Evgenija Ivanovna Zbrueva (December 26, 1867 or January 7, 1868 – 20 October 1936), in Russian Евге́ния Ива́новна Збру́ева, was a Russian contralto opera singer.

== Early life ==
Zbrueva was born in Moscow, the daughter of composer Pyotr Bulakhov. (Her surname came from her mother's first husband, because her parents were not legally married.) She trained as a singer at the Moscow Conservatory, under E. A. Lavrovskaya.

== Career ==
Zbrueva was a contralto in the Moscow Imperial Opera at the Bolshoi Theatre from 1894, and with the Mariinsky Theatre from 1905 until 1918, including appearances in Paris and Munich. In 1915 she was appointed Professor of Singing at Petrograd Conservatory. She was named an Honored Artist of the USSR in 1922.
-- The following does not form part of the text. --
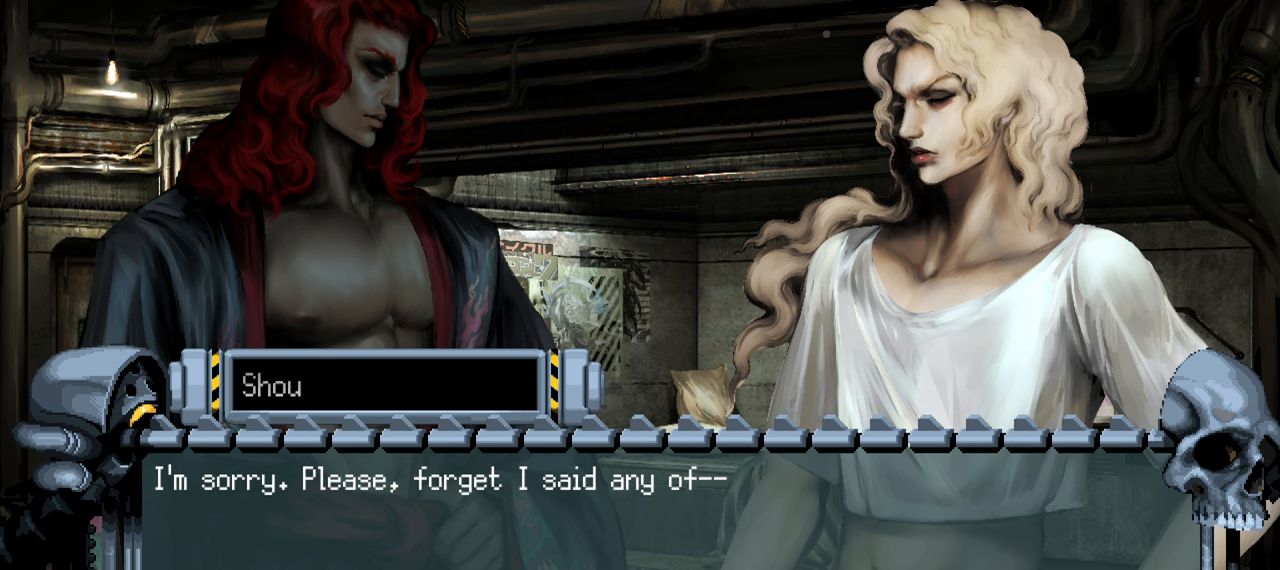
{"buttons": [], "left_stick": "center", "right_stick": "center", "events": []}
Zbrueva's repertoire included roles in Glinka's A Life for the Tsar (1894), Saint-Saëns' Henry VIII, Rimsky-Korsakov's The Legend of the Invisible City of Kitezh and the Maiden Fevroniya (1907) and The Snow Maiden (1894), Tchaikovsky's Cherevichki, Mussorgsky's Khovanshchina, Ruslan and Lyudmila, Prince Igor, and Carmen.

== Personal life ==
Zbrueva died in Moscow in 1936, aged 67 years. Archival recordings of Zbrueva have been included on several anthology recordings, including Singers of imperial Russia. Volume III (1992, Pearl Records), Great singers at the Mariinsky Theatre (1994, Nimbus Records), Great Singers in Moscow (1996, Nimbus Records), and Rimsky-Korsakov performed by his contemporaries (1999, Russian Disc).